**EXTRACTED INFORMATION**
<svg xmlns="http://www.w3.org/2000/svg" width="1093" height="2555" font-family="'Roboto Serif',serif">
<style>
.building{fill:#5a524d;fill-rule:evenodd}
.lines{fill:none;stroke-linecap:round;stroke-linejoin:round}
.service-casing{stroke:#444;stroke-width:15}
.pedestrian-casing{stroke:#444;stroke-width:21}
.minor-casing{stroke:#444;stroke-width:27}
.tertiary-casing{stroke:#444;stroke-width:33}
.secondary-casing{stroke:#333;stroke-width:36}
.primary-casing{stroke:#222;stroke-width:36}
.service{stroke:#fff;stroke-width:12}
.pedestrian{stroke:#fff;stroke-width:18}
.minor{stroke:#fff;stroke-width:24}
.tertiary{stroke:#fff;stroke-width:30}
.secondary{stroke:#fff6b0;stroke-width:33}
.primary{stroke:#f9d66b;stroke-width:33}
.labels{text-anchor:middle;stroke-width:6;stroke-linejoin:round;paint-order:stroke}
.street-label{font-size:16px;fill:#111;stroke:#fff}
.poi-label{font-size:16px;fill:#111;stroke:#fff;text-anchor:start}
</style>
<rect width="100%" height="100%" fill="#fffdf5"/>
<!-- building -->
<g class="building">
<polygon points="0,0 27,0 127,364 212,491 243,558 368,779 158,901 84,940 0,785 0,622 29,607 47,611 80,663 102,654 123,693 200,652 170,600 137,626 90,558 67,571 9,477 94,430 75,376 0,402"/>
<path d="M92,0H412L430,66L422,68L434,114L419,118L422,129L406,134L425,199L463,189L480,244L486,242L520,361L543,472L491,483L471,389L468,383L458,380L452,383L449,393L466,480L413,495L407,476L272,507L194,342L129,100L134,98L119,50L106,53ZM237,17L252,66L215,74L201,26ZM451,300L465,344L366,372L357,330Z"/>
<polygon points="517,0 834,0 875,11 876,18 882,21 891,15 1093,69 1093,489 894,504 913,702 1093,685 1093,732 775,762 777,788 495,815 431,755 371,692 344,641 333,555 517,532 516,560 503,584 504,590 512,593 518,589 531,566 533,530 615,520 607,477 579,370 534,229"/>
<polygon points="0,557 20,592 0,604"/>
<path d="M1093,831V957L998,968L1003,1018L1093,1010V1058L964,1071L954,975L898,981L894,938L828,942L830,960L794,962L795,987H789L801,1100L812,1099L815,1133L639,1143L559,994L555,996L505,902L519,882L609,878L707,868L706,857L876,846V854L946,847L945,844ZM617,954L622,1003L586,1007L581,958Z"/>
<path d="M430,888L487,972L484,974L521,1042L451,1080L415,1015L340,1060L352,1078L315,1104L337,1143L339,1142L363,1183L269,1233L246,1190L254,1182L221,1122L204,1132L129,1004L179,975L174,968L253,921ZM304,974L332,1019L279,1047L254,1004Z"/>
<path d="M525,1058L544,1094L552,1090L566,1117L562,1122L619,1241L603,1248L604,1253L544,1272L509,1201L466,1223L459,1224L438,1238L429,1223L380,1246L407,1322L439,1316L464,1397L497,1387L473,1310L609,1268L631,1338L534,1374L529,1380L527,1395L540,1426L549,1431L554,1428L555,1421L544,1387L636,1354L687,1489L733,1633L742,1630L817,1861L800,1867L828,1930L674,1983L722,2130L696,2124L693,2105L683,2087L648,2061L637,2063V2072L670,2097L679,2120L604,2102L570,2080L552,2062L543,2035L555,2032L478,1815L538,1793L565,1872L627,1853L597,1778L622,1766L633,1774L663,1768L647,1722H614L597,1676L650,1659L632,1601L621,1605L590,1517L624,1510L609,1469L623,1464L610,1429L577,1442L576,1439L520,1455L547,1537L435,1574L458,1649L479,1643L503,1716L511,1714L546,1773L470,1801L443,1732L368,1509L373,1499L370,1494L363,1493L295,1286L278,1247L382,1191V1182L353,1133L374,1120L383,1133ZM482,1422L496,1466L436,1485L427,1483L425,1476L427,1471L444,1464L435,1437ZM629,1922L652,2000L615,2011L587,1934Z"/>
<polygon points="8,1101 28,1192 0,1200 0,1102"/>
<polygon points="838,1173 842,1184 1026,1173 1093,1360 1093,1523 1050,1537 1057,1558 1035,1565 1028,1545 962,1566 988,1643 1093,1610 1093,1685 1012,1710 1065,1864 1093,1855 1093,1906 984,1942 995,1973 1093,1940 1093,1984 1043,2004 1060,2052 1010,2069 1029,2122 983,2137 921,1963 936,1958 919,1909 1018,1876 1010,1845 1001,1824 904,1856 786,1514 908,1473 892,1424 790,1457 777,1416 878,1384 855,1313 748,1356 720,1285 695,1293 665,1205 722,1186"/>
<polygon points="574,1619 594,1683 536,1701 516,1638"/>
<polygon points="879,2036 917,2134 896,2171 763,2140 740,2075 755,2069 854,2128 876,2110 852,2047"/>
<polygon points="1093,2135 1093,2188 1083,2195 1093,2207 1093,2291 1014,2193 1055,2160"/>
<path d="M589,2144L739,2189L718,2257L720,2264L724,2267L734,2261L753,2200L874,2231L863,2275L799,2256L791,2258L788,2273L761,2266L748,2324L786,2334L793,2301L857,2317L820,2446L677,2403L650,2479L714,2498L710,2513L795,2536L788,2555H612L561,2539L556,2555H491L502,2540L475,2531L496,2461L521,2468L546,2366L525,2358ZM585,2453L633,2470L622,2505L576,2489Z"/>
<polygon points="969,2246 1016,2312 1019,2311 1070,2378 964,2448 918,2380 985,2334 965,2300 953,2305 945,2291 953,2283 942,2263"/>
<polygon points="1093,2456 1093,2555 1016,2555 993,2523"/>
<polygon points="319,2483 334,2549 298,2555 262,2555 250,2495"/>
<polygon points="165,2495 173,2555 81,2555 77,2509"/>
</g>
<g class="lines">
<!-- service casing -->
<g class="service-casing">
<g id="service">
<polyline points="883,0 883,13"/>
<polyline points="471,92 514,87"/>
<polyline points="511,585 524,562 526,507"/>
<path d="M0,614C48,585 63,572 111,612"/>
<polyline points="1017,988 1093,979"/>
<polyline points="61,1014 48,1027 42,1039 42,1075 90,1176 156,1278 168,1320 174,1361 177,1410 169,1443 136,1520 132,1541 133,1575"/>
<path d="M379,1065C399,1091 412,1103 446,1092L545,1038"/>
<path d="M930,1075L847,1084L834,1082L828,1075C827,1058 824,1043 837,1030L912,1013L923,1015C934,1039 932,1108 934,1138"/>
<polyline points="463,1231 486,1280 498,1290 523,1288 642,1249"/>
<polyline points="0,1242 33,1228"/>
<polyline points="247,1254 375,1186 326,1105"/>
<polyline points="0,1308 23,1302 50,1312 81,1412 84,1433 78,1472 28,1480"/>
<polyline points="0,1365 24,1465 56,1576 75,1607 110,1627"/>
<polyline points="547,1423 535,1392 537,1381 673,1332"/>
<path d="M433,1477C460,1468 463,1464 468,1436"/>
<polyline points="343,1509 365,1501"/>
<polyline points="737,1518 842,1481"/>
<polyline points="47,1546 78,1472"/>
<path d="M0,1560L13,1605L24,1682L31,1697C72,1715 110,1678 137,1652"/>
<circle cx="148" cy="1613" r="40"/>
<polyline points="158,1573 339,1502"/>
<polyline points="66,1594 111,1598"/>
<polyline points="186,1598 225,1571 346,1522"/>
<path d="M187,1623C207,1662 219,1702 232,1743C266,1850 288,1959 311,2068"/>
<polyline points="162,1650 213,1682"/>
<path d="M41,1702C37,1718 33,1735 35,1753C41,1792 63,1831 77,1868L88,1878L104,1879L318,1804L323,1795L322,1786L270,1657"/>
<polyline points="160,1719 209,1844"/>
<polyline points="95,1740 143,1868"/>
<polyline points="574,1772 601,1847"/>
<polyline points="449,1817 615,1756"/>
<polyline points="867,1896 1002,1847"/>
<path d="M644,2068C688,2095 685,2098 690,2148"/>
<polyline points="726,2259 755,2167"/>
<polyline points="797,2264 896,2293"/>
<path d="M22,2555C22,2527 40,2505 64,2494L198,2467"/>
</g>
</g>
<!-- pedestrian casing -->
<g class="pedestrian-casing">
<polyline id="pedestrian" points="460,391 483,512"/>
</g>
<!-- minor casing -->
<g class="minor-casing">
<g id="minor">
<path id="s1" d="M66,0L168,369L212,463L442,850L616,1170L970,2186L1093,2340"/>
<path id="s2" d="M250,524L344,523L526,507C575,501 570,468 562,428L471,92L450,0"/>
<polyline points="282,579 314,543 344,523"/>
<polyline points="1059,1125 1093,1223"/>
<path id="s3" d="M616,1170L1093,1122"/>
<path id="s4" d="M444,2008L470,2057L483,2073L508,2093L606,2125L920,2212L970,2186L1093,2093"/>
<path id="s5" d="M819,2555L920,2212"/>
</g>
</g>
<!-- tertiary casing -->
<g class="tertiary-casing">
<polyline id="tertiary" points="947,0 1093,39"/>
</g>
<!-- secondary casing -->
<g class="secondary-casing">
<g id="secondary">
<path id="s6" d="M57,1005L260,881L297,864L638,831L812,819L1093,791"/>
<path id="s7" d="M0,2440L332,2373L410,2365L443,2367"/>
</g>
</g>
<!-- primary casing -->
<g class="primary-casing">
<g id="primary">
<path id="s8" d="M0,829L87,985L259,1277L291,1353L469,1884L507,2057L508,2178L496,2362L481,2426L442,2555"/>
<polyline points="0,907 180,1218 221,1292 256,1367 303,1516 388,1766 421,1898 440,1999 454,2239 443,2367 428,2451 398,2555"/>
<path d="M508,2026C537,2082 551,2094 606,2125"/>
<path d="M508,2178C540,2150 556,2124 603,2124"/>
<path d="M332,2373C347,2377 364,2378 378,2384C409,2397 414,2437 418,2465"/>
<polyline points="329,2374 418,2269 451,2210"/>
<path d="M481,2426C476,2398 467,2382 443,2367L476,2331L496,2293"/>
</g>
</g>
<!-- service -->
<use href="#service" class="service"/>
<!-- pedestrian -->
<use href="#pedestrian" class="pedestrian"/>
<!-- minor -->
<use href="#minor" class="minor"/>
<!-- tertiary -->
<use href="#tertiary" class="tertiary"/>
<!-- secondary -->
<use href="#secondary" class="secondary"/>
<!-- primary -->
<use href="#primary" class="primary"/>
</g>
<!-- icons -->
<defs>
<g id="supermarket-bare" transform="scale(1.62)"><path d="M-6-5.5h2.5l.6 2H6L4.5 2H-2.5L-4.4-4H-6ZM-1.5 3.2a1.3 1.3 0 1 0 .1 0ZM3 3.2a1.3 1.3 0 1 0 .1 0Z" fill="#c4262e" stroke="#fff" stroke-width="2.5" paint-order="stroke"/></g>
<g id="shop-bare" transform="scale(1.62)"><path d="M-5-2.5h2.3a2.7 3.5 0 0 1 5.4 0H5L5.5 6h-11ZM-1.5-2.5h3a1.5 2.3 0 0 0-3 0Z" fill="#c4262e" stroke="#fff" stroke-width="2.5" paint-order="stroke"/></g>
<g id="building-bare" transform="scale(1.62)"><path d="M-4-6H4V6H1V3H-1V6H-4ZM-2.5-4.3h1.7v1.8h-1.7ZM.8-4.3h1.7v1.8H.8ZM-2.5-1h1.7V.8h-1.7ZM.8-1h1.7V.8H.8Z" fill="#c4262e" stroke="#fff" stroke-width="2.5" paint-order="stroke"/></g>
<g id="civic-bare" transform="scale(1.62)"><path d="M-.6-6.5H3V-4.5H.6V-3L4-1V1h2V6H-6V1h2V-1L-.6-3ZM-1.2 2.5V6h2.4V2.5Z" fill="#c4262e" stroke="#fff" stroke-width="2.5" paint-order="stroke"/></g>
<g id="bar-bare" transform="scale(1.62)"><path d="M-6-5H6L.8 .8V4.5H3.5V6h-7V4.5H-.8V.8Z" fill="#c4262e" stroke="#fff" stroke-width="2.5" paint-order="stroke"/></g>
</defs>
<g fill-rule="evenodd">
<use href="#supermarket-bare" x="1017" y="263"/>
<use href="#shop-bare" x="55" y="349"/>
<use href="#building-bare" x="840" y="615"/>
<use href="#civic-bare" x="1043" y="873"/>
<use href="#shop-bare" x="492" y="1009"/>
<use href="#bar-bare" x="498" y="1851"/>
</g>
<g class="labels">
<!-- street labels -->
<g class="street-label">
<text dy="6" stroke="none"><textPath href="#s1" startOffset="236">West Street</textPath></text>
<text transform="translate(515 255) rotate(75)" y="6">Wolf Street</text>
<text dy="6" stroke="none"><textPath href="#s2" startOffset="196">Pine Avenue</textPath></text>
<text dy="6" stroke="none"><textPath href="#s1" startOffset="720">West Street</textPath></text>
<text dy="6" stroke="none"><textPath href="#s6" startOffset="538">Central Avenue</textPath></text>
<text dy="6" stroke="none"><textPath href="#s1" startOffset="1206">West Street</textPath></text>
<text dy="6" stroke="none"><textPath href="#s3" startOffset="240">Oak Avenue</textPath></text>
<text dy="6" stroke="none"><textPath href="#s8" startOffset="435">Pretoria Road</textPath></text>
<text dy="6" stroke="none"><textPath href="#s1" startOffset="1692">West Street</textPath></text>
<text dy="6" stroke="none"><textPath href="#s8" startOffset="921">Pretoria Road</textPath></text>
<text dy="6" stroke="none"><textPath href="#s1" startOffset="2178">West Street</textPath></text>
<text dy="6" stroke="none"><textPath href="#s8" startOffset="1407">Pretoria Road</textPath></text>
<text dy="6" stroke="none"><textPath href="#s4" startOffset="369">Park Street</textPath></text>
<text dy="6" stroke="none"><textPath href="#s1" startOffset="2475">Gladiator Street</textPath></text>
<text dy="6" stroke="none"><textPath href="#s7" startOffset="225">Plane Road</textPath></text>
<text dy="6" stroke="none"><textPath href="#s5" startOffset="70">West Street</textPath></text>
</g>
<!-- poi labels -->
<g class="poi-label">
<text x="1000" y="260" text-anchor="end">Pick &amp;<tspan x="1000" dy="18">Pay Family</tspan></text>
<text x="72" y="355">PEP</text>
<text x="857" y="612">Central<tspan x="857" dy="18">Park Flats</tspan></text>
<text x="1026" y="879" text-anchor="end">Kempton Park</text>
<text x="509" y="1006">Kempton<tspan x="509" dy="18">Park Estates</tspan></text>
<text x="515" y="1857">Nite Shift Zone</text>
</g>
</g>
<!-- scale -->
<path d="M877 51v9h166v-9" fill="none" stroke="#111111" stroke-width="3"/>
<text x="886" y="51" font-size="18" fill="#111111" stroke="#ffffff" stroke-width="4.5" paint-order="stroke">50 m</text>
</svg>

**TASK DETAILS**
Filter the data for the string "rule" and copy every line that has it.

**EXERCISE OUTPUT**
.building{fill:#5a524d;fill-rule:evenodd}
<g fill-rule="evenodd">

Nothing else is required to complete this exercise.